Israël doit adhérer à l’arrangement de Wassenaar et rentrer dans tous les projets de moratoires sur ces technologies. L’État hébreu ne peut pas se considérer comme une nation moderne et démocratique s’il continue son laisser-faire. Vu l’ampleur de ce qui a été révélé, on ne peut pas penser qu’Israël a fait son travail. L’État voit passer les flux des cibles, les Israéliens ont les moyens de renseignements pour savoir qui a été mis sur écoute et quelles cibles ont été infectées et commencent à produire du renseignement. C’est tout un écosystème. D’autres sociétés que NSO font cela. On n’est pas à l’abri d’un autre scandale avec des entreprises françaises impliquées. Certes, le savoir-faire vient de l’unité 8200 de l’armée israélienne, mais des gens en sont partis pour monter des sociétés dans des pays voisins, en Méditerranée.

Emmanuel Macron peut se saisir du sujet pour créer une instance internationale chargée de moraliser les technologies de surveillance

Guilhem Giraud

De 2006 à 2012, la NSA américaine a écouté Jacques Chirac, Nicolas Sarkozy et François Hollande, avec peu de conséquences.
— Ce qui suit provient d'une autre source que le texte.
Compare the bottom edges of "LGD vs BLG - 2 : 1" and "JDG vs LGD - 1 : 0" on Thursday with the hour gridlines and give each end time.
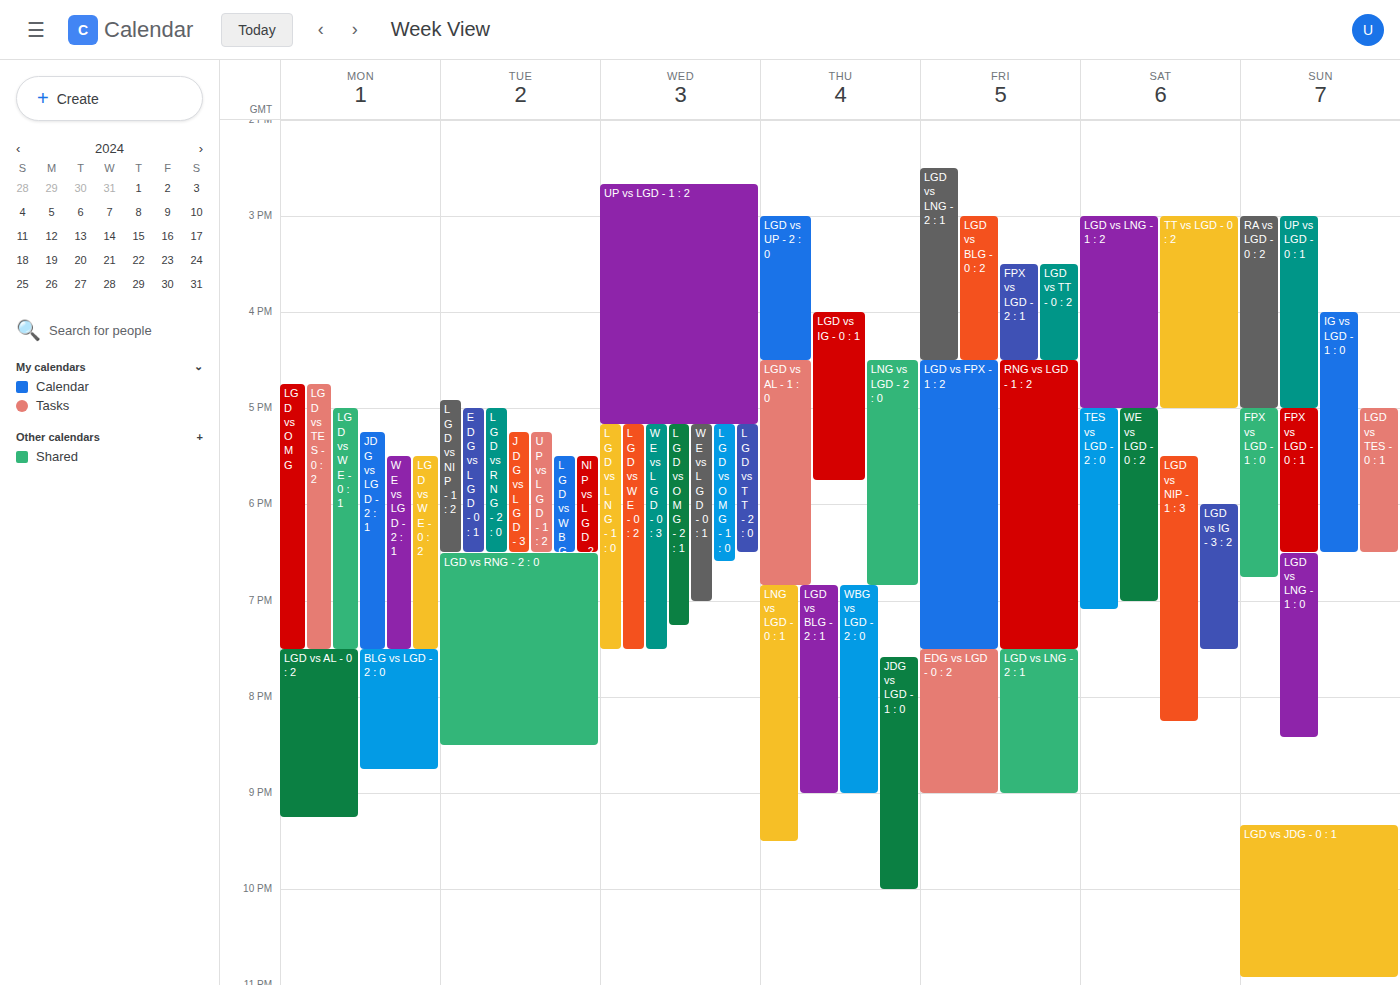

Cette fois, les entreprises comme NSO, qui considèrent le secteur des interceptions comme un far west, vont probablement être exclues des marchés publics en France et en Europe. Ça va ramener tout le monde à un devoir de conscience. Sur le plan international, la France doit passer à l’action, d’autant qu’Emmanuel Macron figure dans la liste. Il peut se saisir du sujet pour créer une instance internationale chargée de moraliser les technologies de surveillance, et ceux qui refuseraient d’en faire partie verraient leur soft power en pâtir. Les opinions publiques sont réceptives à ces problématiques.

En février 2020, Emmanuel Macron confiait au Figaro utiliser parfois WhatsApp sur un téléphone sécurisé pour bloquer d’éventuelles attaques. Est-ce vraiment sécurisé?

Techniquement, ce n’est pas juste à 100 %. Mais les politiques sont de plus en plus conscients des risques. Il y a une vraie prise de conscience, à défaut d’une vraie compétence.

Quelle doit être la réponse française à l’égard du Maroc?

Je connais bien la situation marocaine pour avoir travaillé sur le sujet. C’est compliqué avec le Maroc, qui est un partenaire dans la lutte antiterroriste. Leurs renseignements nous rendent service. Ce sera difficile d’user du bâton contre des pays qui peuvent exercer un chantage. Mais je pense qu’un certain froid va naître. On ne peut pas passer l’éponge quand une quinzaine de ministres a été ciblée. Certes tous les États s’espionnent, mais là, la magnitude dépasse la raison d’État, argument souvent avancé pour justifier ce type d’espionnage. Ce n’est plus «business as usual», avec 40 États acheteurs de Pegasus pour cibler 50.000 noms.

Souvent, d’ailleurs, des noms auxquels on ne s’attend pas du tout?

C’est le même mécanisme que celui utilisé par la cellule des écoutes de l’Élysée sous Mitterrand. On ratisse large. Dans le carnet d’adresses d’un tel, on va peut-être trouver le numéro d’un autre, se dit-on. C’est du «on ne sait pas, mais on va voir». C’est l’exact contraire d’un cadre juridique, clairement établi.